• _Request_
Determine how many lines of the listing below hold the string "auto". Reply only with the number.

• _Task material_
******************************

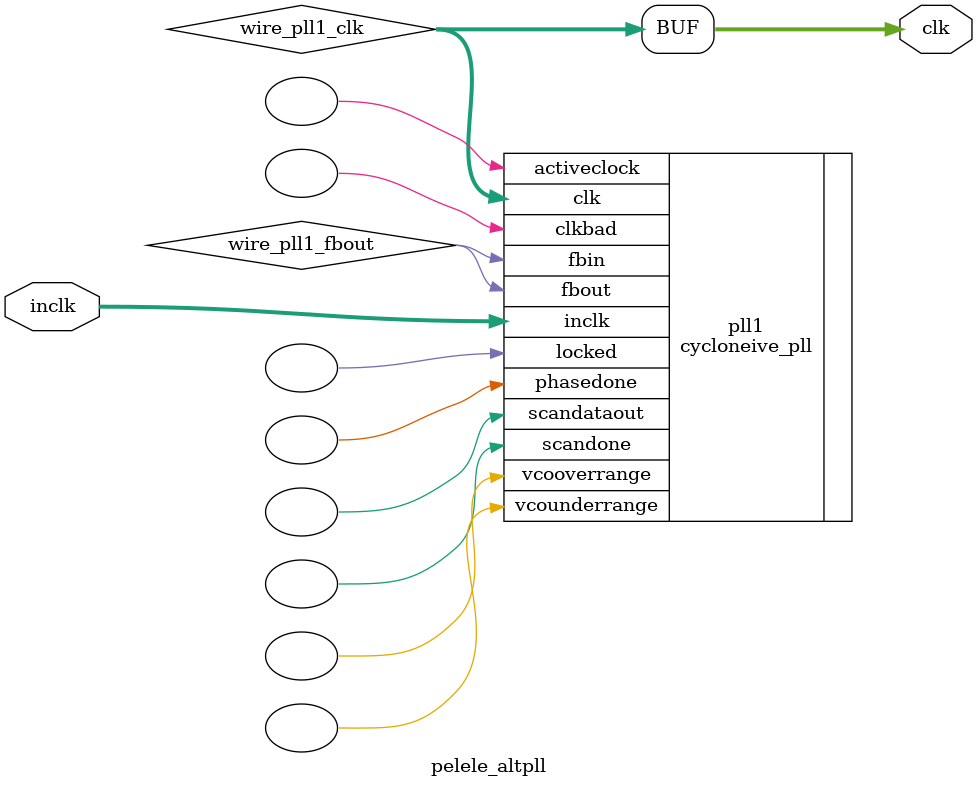
<source format=v>






//synthesis_resources = cycloneive_pll 1 
//synopsys translate_off
`timescale 1 ps / 1 ps
//synopsys translate_on
module  pelele_altpll
	( 
	clk,
	inclk) /* synthesis synthesis_clearbox=1 */;
	output   [4:0]  clk;
	input   [1:0]  inclk;
`ifndef ALTERA_RESERVED_QIS
// synopsys translate_off
`endif
	tri0   [1:0]  inclk;
`ifndef ALTERA_RESERVED_QIS
// synopsys translate_on
`endif

	wire  [4:0]   wire_pll1_clk;
	wire  wire_pll1_fbout;

	cycloneive_pll   pll1
	( 
	.activeclock(),
	.clk(wire_pll1_clk),
	.clkbad(),
	.fbin(wire_pll1_fbout),
	.fbout(wire_pll1_fbout),
	.inclk(inclk),
	.locked(),
	.phasedone(),
	.scandataout(),
	.scandone(),
	.vcooverrange(),
	.vcounderrange()
	`ifndef FORMAL_VERIFICATION
	// synopsys translate_off
	`endif
	,
	.areset(1'b0),
	.clkswitch(1'b0),
	.configupdate(1'b0),
	.pfdena(1'b1),
	.phasecounterselect({3{1'b0}}),
	.phasestep(1'b0),
	.phaseupdown(1'b0),
	.scanclk(1'b0),
	.scanclkena(1'b1),
	.scandata(1'b0)
	`ifndef FORMAL_VERIFICATION
	// synopsys translate_on
	`endif
	);
	defparam
		pll1.bandwidth_type = "auto",
		pll1.clk0_divide_by = 2,
		pll1.clk0_duty_cycle = 50,
		pll1.clk0_multiply_by = 5,
		pll1.clk0_phase_shift = "0",
		pll1.compensate_clock = "clk0",
		pll1.inclk0_input_frequency = 20000,
		pll1.operation_mode = "normal",
		pll1.pll_type = "auto",
		pll1.lpm_type = "cycloneive_pll";
	assign
		clk = {wire_pll1_clk[4:0]};
endmodule //pelele_altpll
//VALID FILE

</source>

******************************

• _Answer to this problem_
2